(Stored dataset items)

[Start of section]

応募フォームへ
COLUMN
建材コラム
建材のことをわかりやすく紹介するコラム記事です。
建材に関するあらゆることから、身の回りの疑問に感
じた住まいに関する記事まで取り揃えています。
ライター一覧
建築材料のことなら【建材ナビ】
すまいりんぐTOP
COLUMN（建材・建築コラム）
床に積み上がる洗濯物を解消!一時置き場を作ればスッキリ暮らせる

[End of section]
[Start of section]

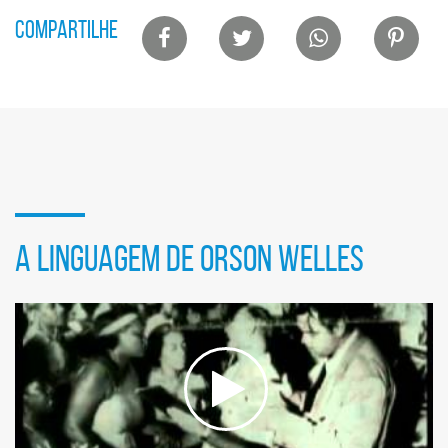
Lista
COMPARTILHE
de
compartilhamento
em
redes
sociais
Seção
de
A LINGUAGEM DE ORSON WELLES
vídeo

[End of section]
[Start of section]

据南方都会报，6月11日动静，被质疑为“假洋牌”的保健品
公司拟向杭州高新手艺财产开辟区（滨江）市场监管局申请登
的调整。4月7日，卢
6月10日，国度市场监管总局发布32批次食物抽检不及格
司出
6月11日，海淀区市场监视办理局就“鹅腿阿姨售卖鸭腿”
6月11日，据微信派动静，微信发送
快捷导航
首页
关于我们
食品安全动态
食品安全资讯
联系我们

[End of section]

About this task: Your answer should consist solely of the lines above from the line with "COLUMN（建材・建築コラム）" to the line with "床に積み上がる洗濯物を解消!一時置き場を作ればスッキリ暮らせる", both included, reproduced exactly.

Result:
COLUMN（建材・建築コラム）
床に積み上がる洗濯物を解消!一時置き場を作ればスッキリ暮らせる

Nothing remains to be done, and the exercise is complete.